→ Task inputs
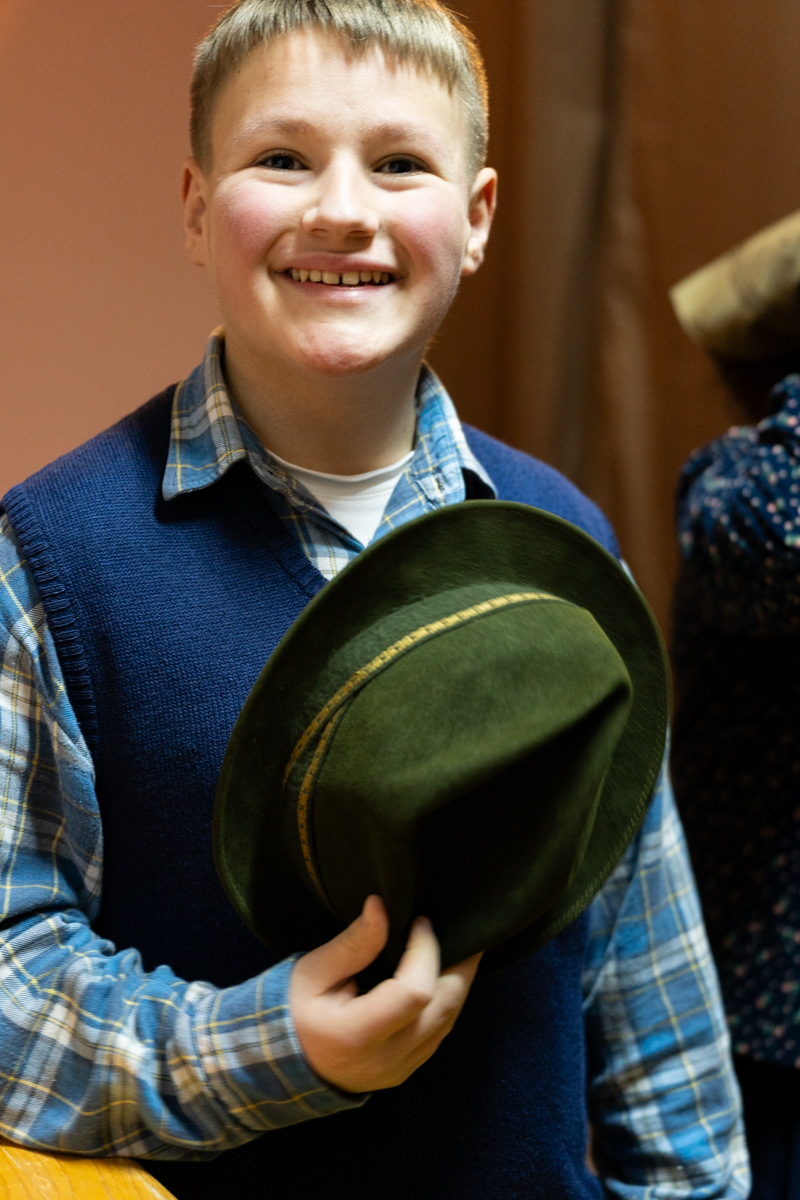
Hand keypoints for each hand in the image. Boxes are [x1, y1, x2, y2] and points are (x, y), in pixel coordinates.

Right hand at [289, 895, 480, 1093]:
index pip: (414, 993)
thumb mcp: (314, 972)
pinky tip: (443, 975)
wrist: (285, 1064)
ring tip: (458, 947)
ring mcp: (401, 1069)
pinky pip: (441, 1032)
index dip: (425, 952)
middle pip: (444, 1008)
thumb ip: (353, 943)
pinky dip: (447, 1001)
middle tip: (460, 930)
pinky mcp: (407, 1070)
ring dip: (458, 982)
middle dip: (458, 965)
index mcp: (358, 1034)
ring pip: (449, 1021)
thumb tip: (381, 906)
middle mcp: (387, 1059)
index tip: (420, 922)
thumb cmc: (295, 1011)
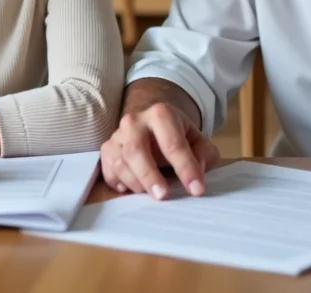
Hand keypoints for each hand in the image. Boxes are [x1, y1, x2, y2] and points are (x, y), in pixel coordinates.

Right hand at [100, 102, 219, 198]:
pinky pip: (108, 171)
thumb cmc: (179, 136)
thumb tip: (197, 170)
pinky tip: (130, 190)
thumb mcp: (199, 141)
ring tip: (151, 194)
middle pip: (136, 150)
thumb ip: (204, 154)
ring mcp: (118, 135)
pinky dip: (118, 183)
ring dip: (136, 183)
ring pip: (120, 163)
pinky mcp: (107, 150)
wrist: (155, 124)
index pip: (173, 143)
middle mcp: (135, 121)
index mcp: (161, 114)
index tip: (197, 190)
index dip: (186, 168)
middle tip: (163, 196)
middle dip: (149, 176)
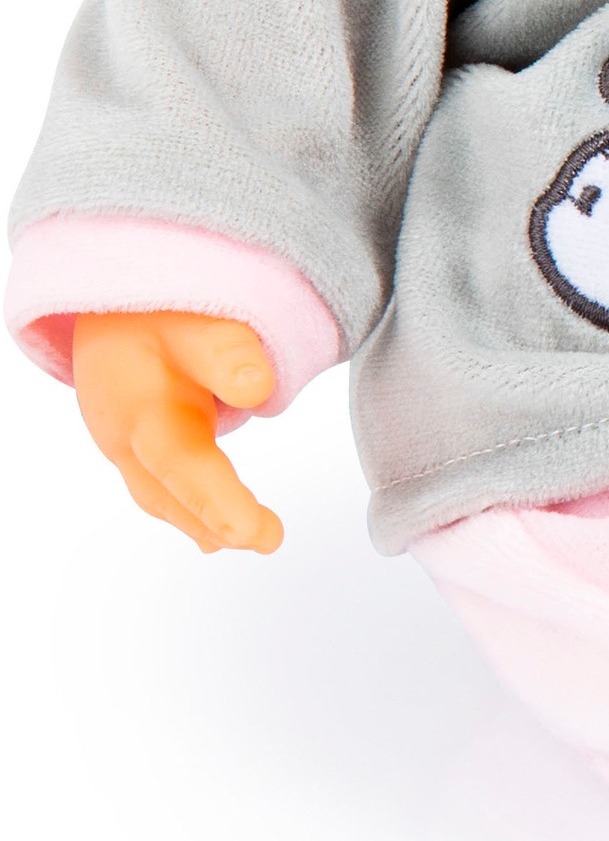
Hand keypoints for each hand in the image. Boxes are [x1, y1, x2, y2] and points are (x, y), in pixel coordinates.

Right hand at [72, 312, 285, 553]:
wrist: (107, 301)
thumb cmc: (159, 305)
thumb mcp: (194, 315)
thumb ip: (226, 351)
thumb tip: (258, 389)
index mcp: (138, 405)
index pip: (180, 462)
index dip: (217, 501)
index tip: (252, 531)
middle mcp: (123, 434)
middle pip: (168, 488)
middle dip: (218, 518)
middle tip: (269, 539)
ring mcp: (122, 443)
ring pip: (160, 493)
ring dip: (204, 519)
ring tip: (254, 536)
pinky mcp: (133, 443)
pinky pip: (160, 484)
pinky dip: (191, 506)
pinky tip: (217, 531)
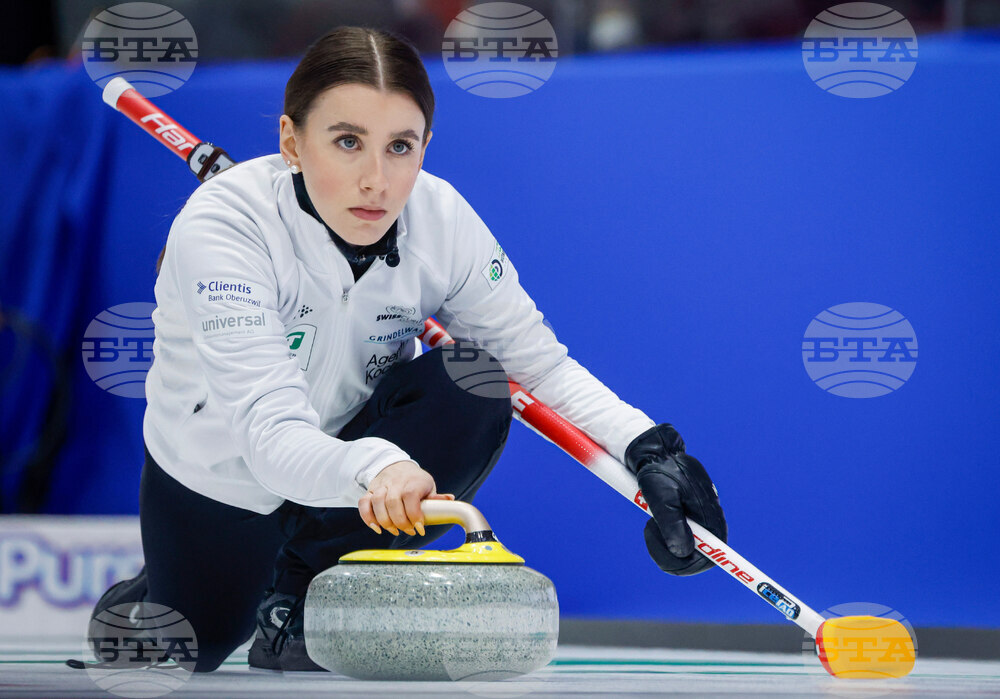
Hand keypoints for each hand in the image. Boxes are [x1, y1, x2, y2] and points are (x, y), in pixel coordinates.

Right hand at [358, 460, 454, 536]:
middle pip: (393, 502)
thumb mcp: (428, 486)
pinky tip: (377, 527)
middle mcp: (395, 483)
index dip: (414, 514)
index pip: (410, 496)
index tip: (420, 528)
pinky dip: (368, 517)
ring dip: (385, 521)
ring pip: (378, 503)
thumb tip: (450, 500)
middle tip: (408, 530)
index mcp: (413, 481)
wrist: (396, 466)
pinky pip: (364, 503)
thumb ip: (435, 497)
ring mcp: (381, 487)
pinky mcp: (370, 491)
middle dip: (400, 522)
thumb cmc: (414, 480)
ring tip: (394, 530)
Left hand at [624, 424, 726, 575]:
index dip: (695, 565)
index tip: (674, 565)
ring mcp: (699, 523)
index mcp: (711, 517)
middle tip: (649, 529)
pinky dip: (661, 538)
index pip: (713, 555)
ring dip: (663, 544)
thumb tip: (683, 553)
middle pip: (695, 559)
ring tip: (651, 521)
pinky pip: (676, 543)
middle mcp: (710, 523)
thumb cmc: (658, 473)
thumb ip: (672, 524)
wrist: (655, 455)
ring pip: (682, 553)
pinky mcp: (688, 522)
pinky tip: (653, 521)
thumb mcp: (662, 497)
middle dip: (669, 553)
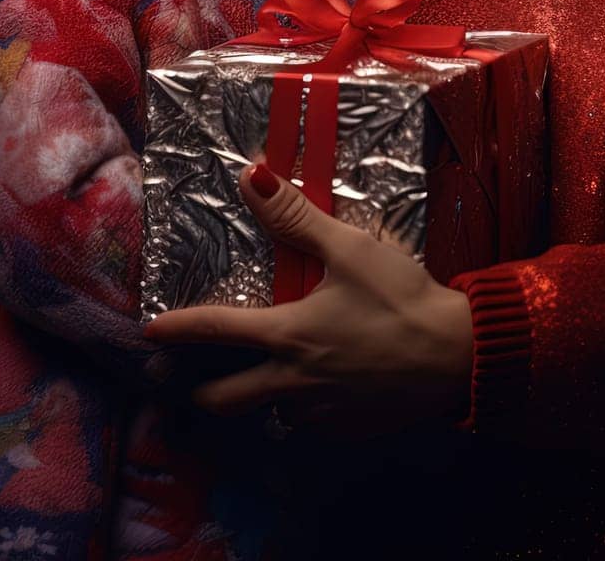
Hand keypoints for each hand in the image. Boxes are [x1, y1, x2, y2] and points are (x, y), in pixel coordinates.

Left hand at [142, 163, 473, 436]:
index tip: (149, 333)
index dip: (177, 330)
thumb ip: (296, 216)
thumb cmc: (401, 298)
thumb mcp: (349, 248)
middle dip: (196, 392)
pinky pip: (307, 421)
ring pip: (268, 413)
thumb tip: (250, 177)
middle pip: (224, 400)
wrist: (456, 356)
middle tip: (178, 383)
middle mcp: (293, 382)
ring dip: (254, 400)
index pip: (215, 332)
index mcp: (287, 336)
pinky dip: (298, 407)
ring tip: (249, 383)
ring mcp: (320, 412)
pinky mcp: (348, 428)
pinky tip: (311, 390)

→ Task statement
Only the text of the listing should be returned, exactly and in full; no image goes into the copy.

→ Solution to this exercise
Hand keypoints for each hand in the image. Boxes are [x1, y1, x2, y2] and points are (x, y), in pixel coordinates.

Right hand at [289, 895, 480, 1093]:
index pip: (414, 993)
thumb mcp: (314, 972)
pinky tip: (443, 975)
wrist: (285, 1064)
ring tip: (458, 947)
ring mcp: (401, 1069)
pinky pip: (441, 1032)
index dip: (425, 952)
middle pip: (444, 1008)
thumb ip: (353, 943)
pinky dip: (447, 1001)
middle tip: (460, 930)
pinky mcp: (407, 1070)
ring dip: (458, 982)
middle dip: (458, 965)
index mcp: (358, 1034)
ring pip: (449, 1021)
thumb tip: (381, 906)
middle mcp: (387, 1059)
index tip: (420, 922)
thumb cmc: (295, 1011)
Hand keypoints for each hand in the image. Boxes are [x1, y1, x2, y2] and points are (x, y), in pixel coordinates.

Right hand at [100, 102, 219, 198]:
pinky pip: (108, 171)
thumb cmc: (179, 136)
thumb tip: (197, 170)
pinky tip: (130, 190)
thumb mcp: (199, 141)
ring tip: (151, 194)
middle pip: (136, 150)
thumb ip: (204, 154)
ring mcp: (118, 135)
pinky dip: (118, 183)
ring dip: (136, 183)
ring pip: (120, 163)
pinky mcp: (107, 150)
wrist: (155, 124)
index pip: (173, 143)
middle mcp: (135, 121)
index mcp: (161, 114)
index tip: (197, 190)
index dip: (186, 168)
middle tip: (163, 196)
middle dip: (149, 176)
Hand keypoints for each hand in the image. Boxes are [x1, y1, x2, y2] and points are (x, y), in pixel coordinates.

Right hand at [72, 312, 285, 553]:
wrist: (107, 301)
thumb cmc: (159, 305)
thumb mcp: (194, 315)
thumb ip: (226, 351)
thumb tip: (258, 389)
index mcp: (138, 405)
index pip: (180, 462)
index dip: (217, 501)
index tip: (252, 531)
middle mcp: (123, 434)
middle pip: (168, 488)
middle dip: (218, 518)
middle tip: (269, 539)
ring mcp: (122, 443)
ring pip: (160, 493)
ring dip: (204, 519)
ring tip: (254, 536)
pinky mcp: (133, 443)
pinky pip: (160, 484)
pinky dip: (191, 506)
pinky tip: (217, 531)
Hand keypoints for each hand in the image. Boxes are [x1, y1, x2, y2] and points are (x, y), in pixel coordinates.

Right hand at [358, 460, 454, 536]:
middle pip: (393, 502)
thumb mcp: (428, 486)
pinky tip: (377, 527)
middle mcp: (395, 483)
index dip: (414, 514)
index pip: (410, 496)
index tip: (420, 528)
pinky dip: (368, 517)
ring dip: (385, 521)
ring pip: (378, 503)
thumb tip: (450, 500)
middle tip: (408, 530)
index mcp: (413, 481)
wrist: (396, 466)
pinky pip: (364, 503)
thumb ip: (435, 497)
ring mcp: (381, 487)
pinky mcp: (370, 491)
middle dip: (400, 522)
thumb cmc: (414, 480)
ring tip: (394, 530)
Left hand at [624, 424, 726, 575]:
index dip: (695, 565)
index tip: (674, 565)
ring mcp: (699, 523)
index mcp: (711, 517)
middle tip: (649, 529)
pinky dip: (661, 538)
index pip: (713, 555)
ring dip: (663, 544)
thumb tip: (683, 553)
middle pip: (695, 559)
ring tip: (651, 521)
pinky pip: (676, 543)
middle mcp: (710, 523)
thumb cmc: (658, 473)
thumb ip: (672, 524)
wrist: (655, 455)
ring pip: (682, 553)
pinky mcp: (688, 522)
pinky tip: (653, 521)
thumb mcp: (662, 497)
middle dip: (669, 553)
Hand keypoints for each hand in the image. Boxes are [x1, y1, x2, y2] and points are (x, y), in pixel coordinates.

Left hand at [142, 163, 473, 436]:
index tip: (149, 333)
index dip: (177, 330)
thumb ip: (296, 216)
thumb cmc: (401, 298)
thumb mcp: (349, 248)
middle dip: (196, 392)
pinky pip: (307, 421)
ring pip: (268, 413)
thumb tip: (250, 177)
middle pip: (224, 400)
wrist: (456, 356)
middle tip: (178, 383)
middle mcp: (293, 382)
ring dip: (254, 400)
index pip: (215, 332)
index mcp: (287, 336)
pinky dip: (298, 407)
ring tip: (249, 383)
ring mcp: (320, 412)
pinky mcp: (348, 428)
pinky tip: (311, 390)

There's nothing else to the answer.